Ia menjelaskan bahwa dalam sejarah, makna kata berubah—dipengaruhi oleh kekuasaan, budaya, dan kebutuhan manusia. Seperti yang diingatkan oleh Reinhart Koselleck, konsep bukanlah sesuatu yang beku, tetapi hidup dan bergerak bersama waktu. “Jadi,” lanjut sang guru, “jika engkau membaca kitab lama tanpa memahami zamannya, engkau hanya akan memahami kulitnya, bukan ruhnya.”
Di malam hari, mereka duduk dalam diam. Sang guru berkata pelan,
“Tidak semua yang disebut ‘kebenaran’ lahir dari cahaya. Ada yang lahir dari kekuasaan.” Murid itu teringat pada perdebatan panjang dalam sejarah: siapa yang berhak menentukan benar dan salah?.

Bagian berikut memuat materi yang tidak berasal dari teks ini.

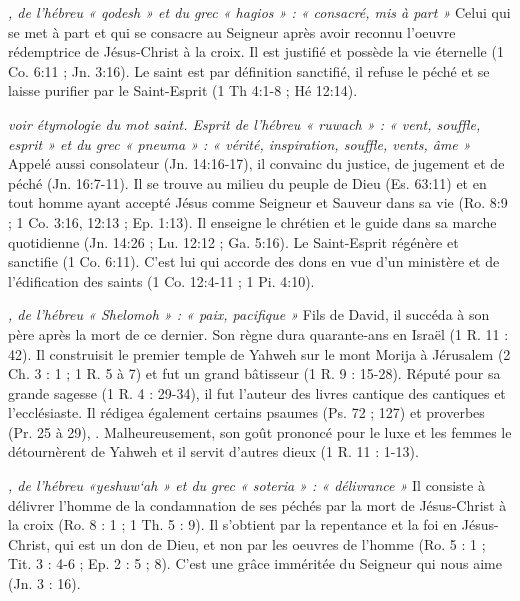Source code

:\begin{multicols}{2}
\textit{, de l'hébreu « qodesh » et du grec « hagios » : « consacré, mis à part »}\newline
Celui qui se met à part et qui se consacre au Seigneur après avoir reconnu l'oeuvre rédemptrice de Jésus-Christ à la croix. Il est justifié et possède la vie éternelle (1 Co. 6:11 ; Jn. 3:16). Le saint est par définition sanctifié, il refuse le péché et se laisse purifier par le Saint-Esprit (1 Th 4:1-8 ; Hé 12:14).

\textit{voir étymologie du mot saint. Esprit de l'hébreu « ruwach » : « vent, souffle, esprit » et du grec « pneuma » : « vérité, inspiration, souffle, vents, âme »}\newline
Appelé aussi consolateur (Jn. 14:16-17), il convainc du justice, de jugement et de péché (Jn. 16:7-11). Il se trouve au milieu du peuple de Dieu (Es. 63:11) et en tout homme ayant accepté Jésus comme Seigneur et Sauveur dans sa vie (Ro. 8:9 ; 1 Co. 3:16, 12:13 ; Ep. 1:13). Il enseigne le chrétien et le guide dans sa marche quotidienne (Jn. 14:26 ; Lu. 12:12 ; Ga. 5:16). Le Saint-Esprit régénère et sanctifie (1 Co. 6:11). C'est lui qui accorde des dons en vue d'un ministère et de l'édification des saints (1 Co. 12:4-11 ; 1 Pi. 4:10).

\textit{, de l'hébreu « Shelomoh » : « paix, pacifique »}\newline
Fils de David, il succéda à son père après la mort de ce dernier. Son règne dura quarante-ans en Israël (1 R. 11 : 42). Il construisit le premier temple de Yahweh sur le mont Morija à Jérusalem (2 Ch. 3 : 1 ; 1 R. 5 à 7) et fut un grand bâtisseur (1 R. 9 : 15-28). Réputé pour sa grande sagesse (1 R. 4 : 29-34), il fut l'auteur des livres cantique des cantiques et l'ecclésiaste. Il rédigea également certains psaumes (Ps. 72 ; 127) et proverbes (Pr. 25 à 29), . Malheureusement, son goût prononcé pour le luxe et les femmes le détournèrent de Yahweh et il servit d'autres dieux (1 R. 11 : 1-13).

\textit{, de l'hébreu «yeshuw`ah » et du grec « soteria » : « délivrance »}\newline
Il consiste à délivrer l'homme de la condamnation de ses péchés par la mort de Jésus-Christ à la croix (Ro. 8 : 1 ; 1 Th. 5 : 9). Il s'obtient par la repentance et la foi en Jésus-Christ, qui est un don de Dieu, et non par les oeuvres de l'homme (Ro. 5 : 1 ; Tit. 3 : 4-6 ; Ep. 2 : 5 ; 8). C'est une grâce imméritée du Seigneur qui nous aime (Jn. 3 : 16).


\end{multicols}
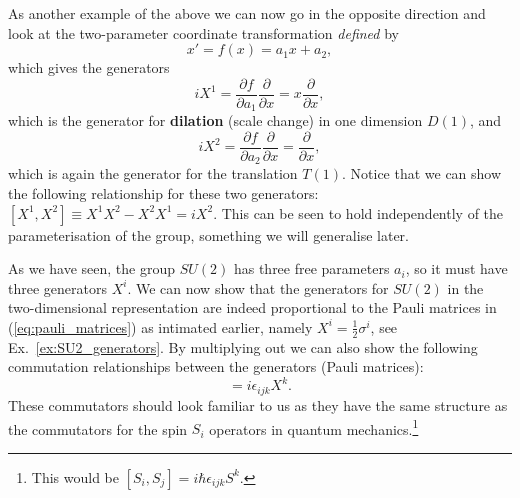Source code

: \documentclass[notes.tex]{subfiles}
\begin{document}
As another example of the above we can now go in the opposite direction and look at the two-parameter coordinate transformation {\it defined} by
\[x' = f(x) = a_1x + a_2,\]
which gives the generators
\[iX^1 = \frac{\partial f}{\partial a_1} \frac{\partial}{\partial x} = x\frac{\partial}{\partial x},\]
which is the generator for {\bf dilation} (scale change) in one dimension $D(1)$, and
\[iX^2 =  \frac{\partial f}{\partial a_2} \frac{\partial}{\partial x} =\frac{\partial}{\partial x},\]
which is again the generator for the translation $T(1)$. 
Notice that we can show the following relationship for these two generators: $[X^1, X^2] \equiv X^1X^2-X^2X^1= iX^2$. This can be seen to hold independently of the parameterisation of the group, something we will generalise later.

As we have seen, the group $SU(2)$ has three free parameters $a_i$, so it must have three generators $X^i$. We can now show that the generators for $SU(2)$ in the two-dimensional representation are indeed proportional to the Pauli matrices in (\ref{eq:pauli_matrices}) as intimated earlier, namely $X^i=\frac{1}{2}\sigma^i$, see Ex.~\ref{ex:SU2_generators}. By multiplying out we can also show the following commutation relationships between the generators (Pauli matrices):
\begin{equation}
[X_i,X_j]=i\epsilon_{ijk}X^k.
\label{eq:su2_algebra}
\end{equation}
These commutators should look familiar to us as they have the same structure as the commutators for the spin $S_i$ operators in quantum mechanics.\footnote{This would be $[S_i,S_j]=i\hbar\epsilon_{ijk}S^k$.}  
\end{document}
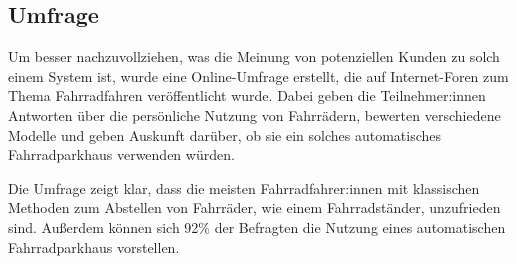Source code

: \subsection{Umfrage}
Um besser nachzuvollziehen, was die Meinung von potenziellen Kunden zu solch einem System ist, wurde eine Online-Umfrage erstellt, die auf Internet-Foren zum Thema Fahrradfahren veröffentlicht wurde. Dabei geben die Teilnehmer:innen Antworten über die persönliche Nutzung von Fahrrädern, bewerten verschiedene Modelle und geben Auskunft darüber, ob sie ein solches automatisches Fahrradparkhaus verwenden würden.

\noindent Die Umfrage zeigt klar, dass die meisten Fahrradfahrer:innen mit klassischen Methoden zum Abstellen von Fahrräder, wie einem Fahrradständer, unzufrieden sind. Außerdem können sich 92\% der Befragten die Nutzung eines automatischen Fahrradparkhaus vorstellen.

Dalam hal ini, pemikir seperti Michel Foucault mengingatkan bahwa pengetahuan sering kali berkelindan dengan kekuasaan. Apa yang dianggap “normal” atau “benar” bisa jadi adalah hasil dari dominasi tertentu. Sang guru menambahkan, “Maka tugasmu bukan hanya percaya, tapi juga memahami—mengapa suatu ide muncul, dan siapa yang diuntungkan olehnya.”
Keesokan harinya, sang guru memberikan satu pesan terakhir: “Jika engkau ingin memahami pikiran manusia, jangan hanya membaca teks. Bacalah niat, bacalah konteks, dan bacalah dirimu sendiri.” Pesan ini sejalan dengan apa yang diajarkan oleh Hans-Georg Gadamer, bahwa memahami adalah dialog antara masa lalu dan masa kini—antara teks dan pembacanya.
Murid itu akhirnya mengerti: sejarah intelektual adalah perjalanan memahami bagaimana manusia mencari Tuhan, kebenaran, dan makna—dengan segala keterbatasannya.
Sebelum berpisah,sang guru bertanya, “Sekarang, kitab apa yang ingin kau baca?”. Murid tersebut menjawab pelan, “Aku ingin membaca kehidupan… dan memahami pikiran di baliknya.” Guru itu tersenyum.